● **SELECTED EXCERPT**:
┄┄┄┄┄┄┄┄┄┄

Large, conspicuous buzzing insects with yellow and black striped, wasp-waisted bodies, 10-15mm long. They have a sweet tooth at one end and a painful sting at the other.
The queen wasp is larger (20mm) and she hibernates over winter, making a nest in the spring in which to lay her eggs. She feeds the grubs on insects until they develop into worker wasps, three to four weeks later. Workers, all sterile females, forage for over a mile in search of food. One nest may produce 30,000 wasps in a year.
At their peak in August and September with the youngsters reared, the workers turn to the sweet food they prefer and become a nuisance wherever this is available. If annoyed or threatened, wasps will sting and the best remedy – after removing the sting with a clean finger nail – is to apply an anti-histamine. Some people react violently to being stung with several dying each year.
A term frequently misused to describe beetles in general, but actually applicable only to a distinctive group of beetles with long, pointed “snouts” which they use for boring into whole grains, hard processed cereals such as pasta, and timber.
Mainly pests of stored cereals on farms.
A brown beetle, about 1cm long, with pronounced antennae and a tendency to emerge from damp basements and fly about near rivers or estuaries in early summer.
The grubs live in very decayed wet timber such as old jetties or wooden piles. Buildings built over old bombed sites with timbers buried under them are sometimes invaded by these beetles for a few odd days.
Woodlice are one of the few land crustaceans. They have oval, grey, segmented bodies 10-15mm long, with 14 legs and prominent antennae. Common names include ‘slaters’, ‘sow-bugs’ and ‘pill-bugs’.
There are three species that enter houses from the garden – one of which, the pill woodlouse, rolls up into a tight ball when disturbed. Woodlice are harmless feeders upon rotten wood or other vegetable matter in cool damp areas.
They normally live underneath stones, clumps of plants, logs, or doormats, from which they may crawl into dark corners of a house. Rockeries with aubrietia are great favourites with them.

┄┄┄┄┄┄┄┄┄┄

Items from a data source

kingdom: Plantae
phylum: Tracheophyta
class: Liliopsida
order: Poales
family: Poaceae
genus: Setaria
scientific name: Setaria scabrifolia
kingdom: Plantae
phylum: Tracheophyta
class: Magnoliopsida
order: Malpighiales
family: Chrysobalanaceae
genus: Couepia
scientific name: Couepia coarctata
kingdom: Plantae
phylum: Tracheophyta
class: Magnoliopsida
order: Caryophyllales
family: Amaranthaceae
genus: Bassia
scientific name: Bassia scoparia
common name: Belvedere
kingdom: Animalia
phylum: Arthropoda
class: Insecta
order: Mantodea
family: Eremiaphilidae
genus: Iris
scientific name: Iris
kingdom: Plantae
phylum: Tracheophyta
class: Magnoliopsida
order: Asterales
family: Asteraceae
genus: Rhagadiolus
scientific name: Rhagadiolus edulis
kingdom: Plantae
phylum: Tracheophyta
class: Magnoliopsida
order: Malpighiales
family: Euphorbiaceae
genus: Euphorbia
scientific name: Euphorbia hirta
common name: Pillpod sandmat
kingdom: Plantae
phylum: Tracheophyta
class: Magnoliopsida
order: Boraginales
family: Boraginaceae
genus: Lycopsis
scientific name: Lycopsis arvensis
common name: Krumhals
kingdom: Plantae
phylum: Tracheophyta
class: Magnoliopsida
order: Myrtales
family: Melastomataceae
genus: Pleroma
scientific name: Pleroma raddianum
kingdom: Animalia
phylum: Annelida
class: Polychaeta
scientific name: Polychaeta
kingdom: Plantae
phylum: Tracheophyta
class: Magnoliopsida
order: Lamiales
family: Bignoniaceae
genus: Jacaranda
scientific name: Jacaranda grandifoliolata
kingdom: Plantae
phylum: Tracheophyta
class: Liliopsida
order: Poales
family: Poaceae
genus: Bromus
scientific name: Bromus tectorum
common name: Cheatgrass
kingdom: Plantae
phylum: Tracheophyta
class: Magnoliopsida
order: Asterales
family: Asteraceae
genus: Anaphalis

┄┄┄┄┄┄┄┄┄┄

● **YOUR GOAL**: Give a continuation of the text on household pests, starting after its final sentence. You won't need the items.

● **ANSWER**:
A term used for the destructive larvae of the Common Furniture Beetle.
First sign of woodworm is the appearance of neat round holes, 2mm across, in wooden surfaces, often accompanied by tiny piles of wood dust beneath them. Fresh holes show clean white wood inside. The holes are made by emerging adult beetles, immature grubs may still be tunnelling away inside the wood.
The adult Furniture Beetle is a small brown insect 3mm to 6mm long which flies quite readily. It lays eggs on rough, unpolished wood and the grubs bore straight into the wood – leaving no trace until they emerge as beetles three years or so later, usually between May and September.
Woodworm is frequently introduced into the house in second-hand furniture, tea chests or wicker-work; but the beetles are quite capable of flying in through a window from nearby dead branches of trees. They may then attack floorboards, joinery and, more seriously, structural timbers such as rafters and joists.
Other woodborers include: Death Watch Beetle, which infests only large old hardwood beams; the House Longhorn, confined – at least for the moment – to North West Surrey; Powder Post Beetle which needs a diet of starch in certain hardwoods, and woodboring weevils, which are associated with wet rot and die out when it is treated.